THINGS TO DO:
#1 Rewrite the paragraph of the encryption passage that begins "Encryption is a method by which" as a short bulleted list, keeping its main facts.
#2 Answer these questions using the encryption passage:
(a) In what form does the entire encryption and decryption process take place?
(b) In the block cipher case, what results when a 256-bit block of plaintext is encrypted?
(c) In asymmetric encryption, which key is used to decrypt data?
#3 Pick up the encryption passage after its last sentence and keep writing in the same style.

SOURCE PASSAGE:
════════════════════

Encrypted files are also complex but differ in that an encryption key is required to decrypt an encrypted file.
Encryption uses an algorithm (cipher) to alter or transform the data in an attempt to prevent reconstruction by those without the instruction set, a.k.a. Encryption Key. Decryption refers to the reverse process of making the data readable or otherwise accessible.
Encryption is a method by which the confidentiality of data can be protected. For the most part, an encrypted file cannot be decrypted without the encryption key (aka password). The encryption process uses an algorithm or cipher to mathematically transform the plaintext along with the encryption key (password), thereby encoding it in such a manner that it is illegible or indecipherable.
With the correct decryption key (password) the data is then run through its associated cipher text (algorithm) and converted back to clear text, which is, by default, decrypted. Remember, this entire process occurs in binary, as 0s or 1s.
It is the cipher that actually changes the file; the password is just a set of data which are used to “mathematically mix” and set the process in motion, turning the plaintext data into an unreadable end product.
The structure of ciphers depends upon the cipher’s type. Types of ciphers vary but generally they can be categorized by the following:
- Block or stream. Block ciphers generally work on fixed length bits of data called blocks. The cipher may take a 256–bit block of plaintext data and encrypt it, which results in a 256-bit block of encrypted data. In a stream cipher, the plaintext bits are encrypted one at a time along with the encryption key.
- Symmetric or asymmetric. In symmetric encryption, the same encryption key or password is used for both encryption and decryption, whereas with asymmetric encryption different keys are used. Symmetric key encryption is intuitive in that the same password is used to encrypt or decrypt the data. Asymmetric key encryption, or public-key cryptography, uses two different encryption keys, a public and a private key. Data is encrypted using a person’s public key, one in which everyone may have access to or even be distributed. However, data can only be decrypted using the person’s private key, one which is kept secret by the individual.

════════════════════

SOURCE MATERIAL:
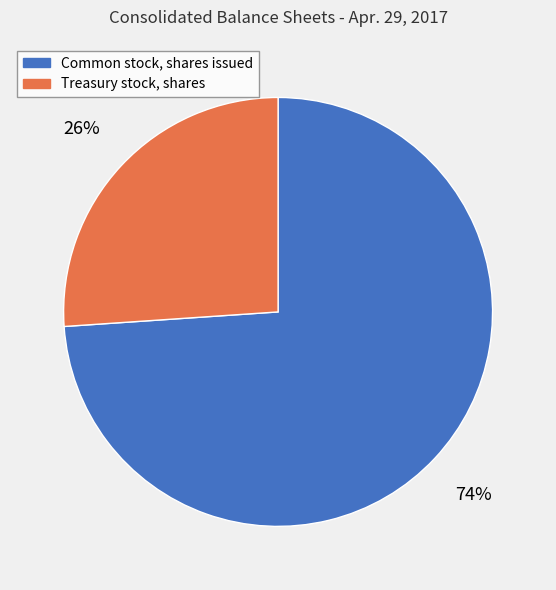

Count the number of slices in the pie.

2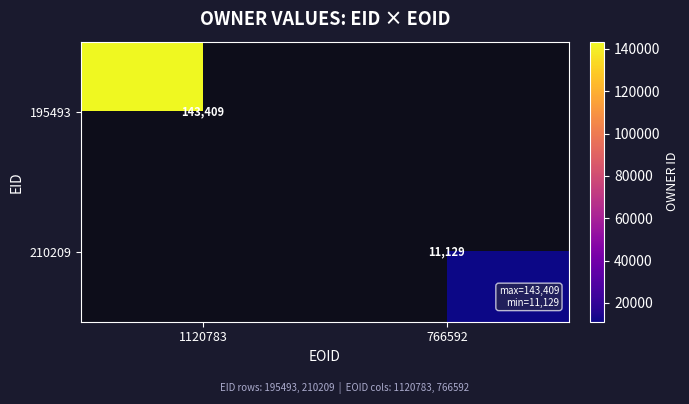

The value of 210209 at 766592 is 11129. True or false?

True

════════════════════

OUTPUTS IN ORDER:
#1
- Encryption protects the confidentiality of data.
- In most cases, an encrypted file can't be decrypted without the encryption key (password).
- The process uses an algorithm, or cipher, to mathematically transform the plaintext together with the key.
- The result is encoded so that it is illegible or indecipherable.

#2
(a) In binary, as 0s or 1s.
(b) A 256-bit block of encrypted data.
(c) The person's private key, which the individual keeps secret.

#3
There are various encryption methods available, such as the Advanced Encryption Standard (AES), which is currently the standard adopted by the United States government and one of the most popular encryption methods available and in use today.
There are other encryption algorithms (or formats) available and many books have been written regarding each. It is not within the scope of this text to cover the various standards of encryption.
A similar attribute shared by all these “complex” file types discussed is that they contain some level or form of instruction needed to reconstruct the file. If that information is overwritten or otherwise missing, the ability to retrieve the data contained within the file will be severely compromised.
If the instructional data needed to reconstruct a compound file is missing, overwritten, destroyed, compromised, etc., the file may not be recoverable, even though the data containing the evidence (e.g., XYZ Corp) may still be contained within the file itself.
However, with that said, it may be possible to reconstruct a complex file which has been partially overwritten. Forensic analysts are creative, cutting edge, innovative, and very intelligent; they have developed solutions for some of the most complex problems. However, recovering the data with normal “point and click” methods may not always be possible.
It is important to understand that not all binary values are convertible into readable ASCII. ASCII is a code, based on the ordering of the English alphabet¸ and not all data contained within a computer is necessarily text (ASCII) based. There are many programs or software applications which are written in programming code which is not ASCII based.
This programming code is not meant to be viewed in ASCII, it is meant to perform a function. Recall from our earlier discussions, a computer’s functions are all based on math, not the English (nor French, Chinese, Slavic, Greek, or Arabic) language; code therefore needs to be based on mathematical principles not grammatical ones.
A file’s type or format is based upon its file signature, not a Microsoft Windows extension. The file header, including the file signature is best viewed in HEX as there is no legible or identifiable corresponding ASCII representation. As we discussed, file signature/headers are the pieces of a file which identify the file to its “parent” software, not to the user.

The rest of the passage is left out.